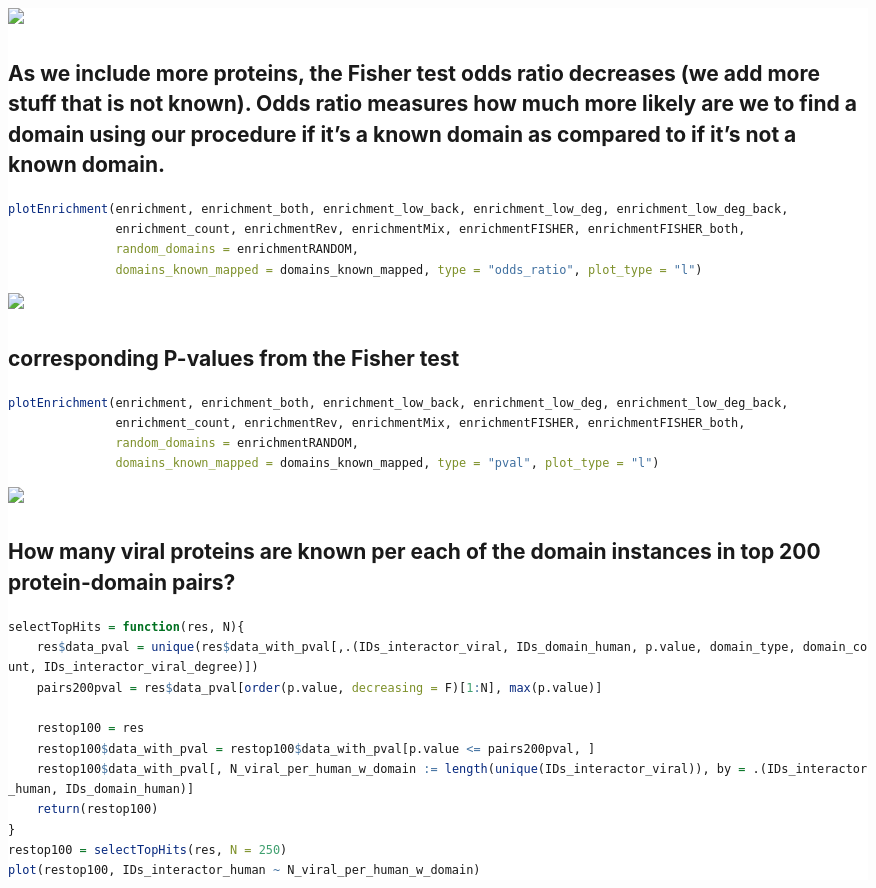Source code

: ![](/hps/nobackup/research/petsalaki/users/vitalii/vitalii/viral_project/what_we_find_VS_ELM_clust_files/figure-html/domains_found-1.png)

## As we include more proteins, the Fisher test odds ratio decreases (we add more stuff that is not known). Odds ratio measures how much more likely are we to find a domain using our procedure if it’s a known domain as compared to if it’s not a known domain.


```r
plotEnrichment(enrichment, enrichment_both, enrichment_low_back, enrichment_low_deg, enrichment_low_deg_back,
               enrichment_count, enrichmentRev, enrichmentMix, enrichmentFISHER, enrichmentFISHER_both,
               random_domains = enrichmentRANDOM, 
               domains_known_mapped = domains_known_mapped, type = "odds_ratio", plot_type = "l")
```

![](/hps/nobackup/research/petsalaki/users/vitalii/vitalii/viral_project/what_we_find_VS_ELM_clust_files/figure-html/fisher_odds_ratio-1.png)

## corresponding P-values from the Fisher test 


```r
plotEnrichment(enrichment, enrichment_both, enrichment_low_back, enrichment_low_deg, enrichment_low_deg_back,
               enrichment_count, enrichmentRev, enrichmentMix, enrichmentFISHER, enrichmentFISHER_both,
               random_domains = enrichmentRANDOM, 
               domains_known_mapped = domains_known_mapped, type = "pval", plot_type = "l")
```

![](/hps/nobackup/research/petsalaki/users/vitalii/vitalii/viral_project/what_we_find_VS_ELM_clust_files/figure-html/fisher_pval-1.png)

## How many viral proteins are known per each of the domain instances in top 200 protein-domain pairs?


```r
selectTopHits = function(res, N){
    res$data_pval = unique(res$data_with_pval[,.(IDs_interactor_viral, IDs_domain_human, p.value, domain_type, domain_count, IDs_interactor_viral_degree)])
    pairs200pval = res$data_pval[order(p.value, decreasing = F)[1:N], max(p.value)]
    
    restop100 = res
    restop100$data_with_pval = restop100$data_with_pval[p.value <= pairs200pval, ]
    restop100$data_with_pval[, N_viral_per_human_w_domain := length(unique(IDs_interactor_viral)), by = .(IDs_interactor_human, IDs_domain_human)]
    return(restop100)
}
restop100 = selectTopHits(res, N = 250)
plot(restop100, IDs_interactor_human ~ N_viral_per_human_w_domain)
```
---------------
* **THE PROBLEM**
Word for word, restate all of the records. Exclude the pictures.

* **ANSWER TO THE EXERCISE**
Source code

: ![](/hps/nobackup/research/petsalaki/users/vitalii/vitalii/viral_project/what_we_find_VS_ELM_clust_files/figure-html/domains_found-1.png)

## As we include more proteins, the Fisher test odds ratio decreases (we add more stuff that is not known). Odds ratio measures how much more likely are we to find a domain using our procedure if it’s a known domain as compared to if it’s not a known domain.


```r
plotEnrichment(enrichment, enrichment_both, enrichment_low_back, enrichment_low_deg, enrichment_low_deg_back,
               enrichment_count, enrichmentRev, enrichmentMix, enrichmentFISHER, enrichmentFISHER_both,
               random_domains = enrichmentRANDOM, 
               domains_known_mapped = domains_known_mapped, type = "odds_ratio", plot_type = "l")
```

![](/hps/nobackup/research/petsalaki/users/vitalii/vitalii/viral_project/what_we_find_VS_ELM_clust_files/figure-html/fisher_odds_ratio-1.png)

## corresponding P-values from the Fisher test 


```r
plotEnrichment(enrichment, enrichment_both, enrichment_low_back, enrichment_low_deg, enrichment_low_deg_back,
               enrichment_count, enrichmentRev, enrichmentMix, enrichmentFISHER, enrichmentFISHER_both,
               random_domains = enrichmentRANDOM, 
               domains_known_mapped = domains_known_mapped, type = "pval", plot_type = "l")
```

![](/hps/nobackup/research/petsalaki/users/vitalii/vitalii/viral_project/what_we_find_VS_ELM_clust_files/figure-html/fisher_pval-1.png)

## How many viral proteins are known per each of the domain instances in top 200 protein-domain pairs?


```r
selectTopHits = function(res, N){
    res$data_pval = unique(res$data_with_pval[,.(IDs_interactor_viral, IDs_domain_human, p.value, domain_type, domain_count, IDs_interactor_viral_degree)])
    pairs200pval = res$data_pval[order(p.value, decreasing = F)[1:N], max(p.value)]
    
    restop100 = res
    restop100$data_with_pval = restop100$data_with_pval[p.value <= pairs200pval, ]
    restop100$data_with_pval[, N_viral_per_human_w_domain := length(unique(IDs_interactor_viral)), by = .(IDs_interactor_human, IDs_domain_human)]
    return(restop100)
}
restop100 = selectTopHits(res, N = 250)
plot(restop100, IDs_interactor_human ~ N_viral_per_human_w_domain)
```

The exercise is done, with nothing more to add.